- **To do**:
Give the records below again exactly, and exclude each picture.

- **Data for this task**:
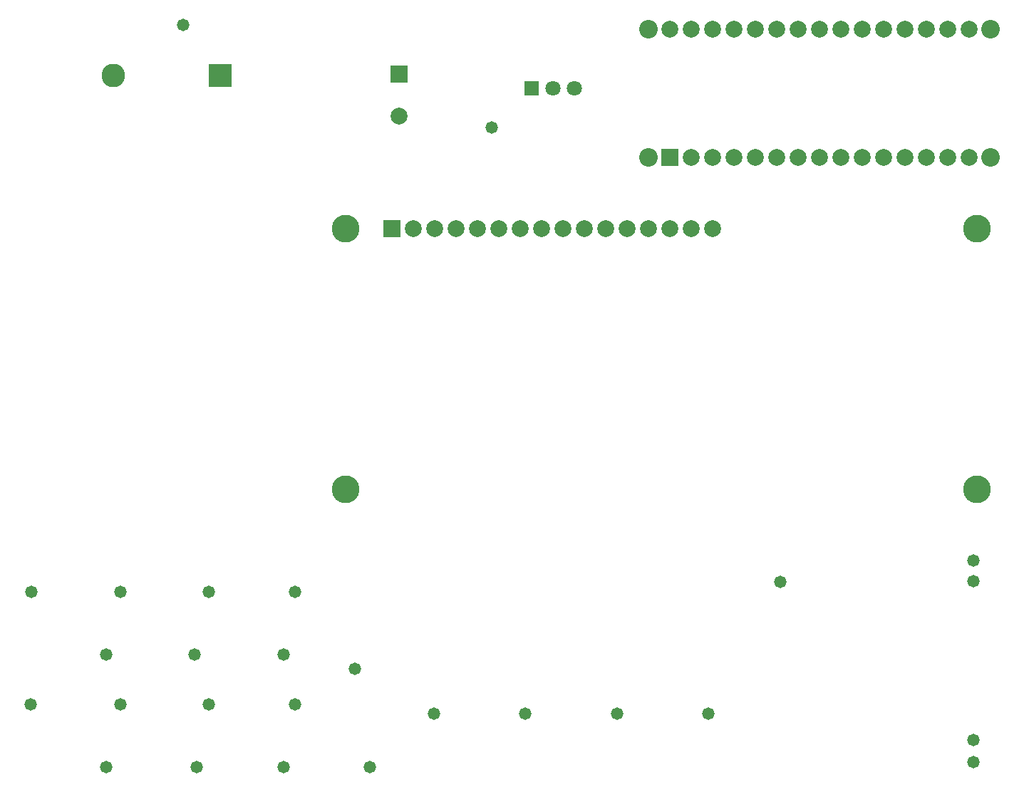
<source format=gbs>
G04*
G04 #@! TF.GenerationSoftware,Altium Limited,Altium Designer,19.1.8 (144)*
G04*
G04 Layer_Color=16711935*
%FSLAX24Y24*%
%MOIN*%
G70*
G01*
G75*
%ADD28C,0.0867*%
%ADD29R,0.0789X0.0789*%
%ADD30C,0.0789*%
%ADD31C,0.1300*%
%ADD32C,0.1104*%
%ADD33R,0.1104X0.1104*%
%ADD34R,0.0710X0.0710*%
%ADD35C,0.0710*%
%ADD36C,0.0580*%
D28*
X29701Y30039D02*
D03*
X45701D02*
D03*
Y36039D02*
D03*
X29701D02*
D03*
D29*
X30701Y30039D02*
D03*
X17693Y26693D02*
D03*
X18032Y33937D02*
D03*
D30*
X31701Y30039D02*
D03*
X32701D02*
D03*
X33701D02*
D03*
X34701D02*
D03*
X35701D02*
D03*
X36701D02*
D03*
X37701D02*
D03*
X38701D02*
D03*
X39701D02*
D03*
X40701D02*
D03*
X41701D02*
D03*
X42701D02*
D03*
X43701D02*
D03*
X44701D02*
D03*
Y36039D02*
D03*
X43701D02*
D03*
X42701D02*
D03*
X41701D02*
D03*
X40701D02*
D03*
X39701D02*
D03*
X38701D02*
D03*
X37701D02*
D03*
X36701D02*
D03*
X35701D02*
D03*
X34701D02*
D03*
X33701D02*
D03*
X32701D02*
D03*
X31701D02*
D03*
X30701D02*
D03*
X32693Y26693D02*
D03*
X31693D02*
D03*
X30693D02*
D03*
X29693D02*
D03*
X28693D02*
D03*
X27693D02*
D03*
X26693D02*
D03*
X25693D02*
D03*
X24693D02*
D03*
X23693D02*
D03*
X22693D02*
D03*
X21693D02*
D03*
X20693D02*
D03*
X19693D02*
D03*
X18693D02*
D03*
X18032Y31969D02*
D03*
D31*
X45055Y14488D02*
D03*
Y26693D02*
D03*
X15528Y14488D02*
D03*
Y26693D02*
D03*
D32*
X4646Y33858D02*
D03*
D33*
X9646D02*
D03*
D34*
X24209Y33268D02*
D03*
D35*
X25209D02*
D03*
X26209D02*
D03*
D36*
X7913Y36220D02*
D03*
X35866Y10157D02*
D03*
X22362Y31417D02*
D03*
X32480Y3976D02*
D03*
X23937D02*
D03*
X827Y9685D02*
D03*
X5000D02*
D03*
X9134D02*
D03*
X4331Y6772D02*
D03*
X8465D02*
D03*
X12638D02*
D03*
X13150Y4409D02*
D03*
X9134D02*
D03*
X5000D02*
D03*
X787D02*
D03*
X4331Y1496D02*
D03*
X8543D02*
D03*
X12638D02*
D03*
X16654D02*
D03*
X44882Y10197D02*
D03*
Y2756D02*
D03*
X19646Y3976D02*
D03*
X28228D02*
D03*
X15965Y6102D02*
D03*
X13150Y9685D02*
D03*
X44882Y11142D02*
D03*
Y1732D02*
D03*
M02*

</source>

- **Written answer**:
<source format=gbs>
G04*
G04 #@! TF.GenerationSoftware,Altium Limited,Altium Designer,19.1.8 (144)*
G04*
G04 Layer_Color=16711935*
%FSLAX24Y24*%
%MOIN*%
G70*
G01*
G75*
%ADD28C,0.0867*%
%ADD29R,0.0789X0.0789*%
%ADD30C,0.0789*%
%ADD31C,0.1300*%
%ADD32C,0.1104*%
%ADD33R,0.1104X0.1104*%
%ADD34R,0.0710X0.0710*%
%ADD35C,0.0710*%
%ADD36C,0.0580*%
D28*
X29701Y30039D02*
D03*
X45701D02*
D03*
Y36039D02*
D03*
X29701D02*
D03*
D29*
X30701Y30039D02*
D03*
X17693Y26693D02*
D03*
X18032Y33937D02*
D03*
D30*
X31701Y30039D02*
D03*
X32701D02*
D03*
X33701D02*
D03*
X34701D02*
D03*
X35701D02*
D03*
X36701D02*
D03*
X37701D02*
D03*
X38701D02*
D03*
X39701D02*
D03*
X40701D02*
D03*
X41701D02*
D03*
X42701D02*
D03*
X43701D02*
D03*
X44701D02*
D03*
Y36039D02*
D03*
X43701D02*
D03*
X42701D02*
D03*
X41701D02*
D03*
X40701D02*
D03*
X39701D02*
D03*
X38701D02*
D03*
X37701D02*
D03*
X36701D02*
D03*
X35701D02*
D03*
X34701D02*
D03*
X33701D02*
D03*
X32701D02*
D03*
X31701D02*
D03*
X30701D02*
D03*
X32693Y26693D02*
D03*
X31693D02*
D03*
X30693D02*
D03*
X29693D02*
D03*
X28693D02*
D03*
X27693D02*
D03*
X26693D02*
D03*
X25693D02*
D03*
X24693D02*
D03*
X23693D02*
D03*
X22693D02*
D03*
X21693D02*
D03*
X20693D02*
D03*
X19693D02*
D03*
X18693D02*
D03*
X18032Y31969D02*
D03*
D31*
X45055Y14488D02*
D03*
Y26693D02*
D03*
X15528Y14488D02*
D03*
Y26693D02*
D03*
D32*
X4646Y33858D02*
D03*
D33*
X9646D02*
D03*
D34*
X24209Y33268D02*
D03*
D35*
X25209D02*
D03*
X26209D02*
D03*
D36*
X7913Y36220D02*
D03*
X35866Y10157D02*
D03*
X22362Y31417D02*
D03*
X32480Y3976D02*
D03*
X23937D02*
D03*
X827Y9685D02*
D03*
X5000D02*
D03*
X9134D02*
D03*
X4331Y6772D02*
D03*
X8465D02*
D03*
X12638D02*
D03*
X13150Y4409D02*
D03*
X9134D02*
D03*
X5000D02*
D03*
X787D02*
D03*
X4331Y1496D02*
D03*
X8543D02*
D03*
X12638D02*
D03*
X16654D02*
D03*
X44882Y10197D02*
D03*
Y2756D02*
D03*
X19646Y3976D02*
D03*
X28228D02*
D03*
X15965Y6102D02*
D03*
X13150Y9685D02*
D03*
X44882Y11142D02*
D03*
Y1732D02*
D03*
M02*

</source>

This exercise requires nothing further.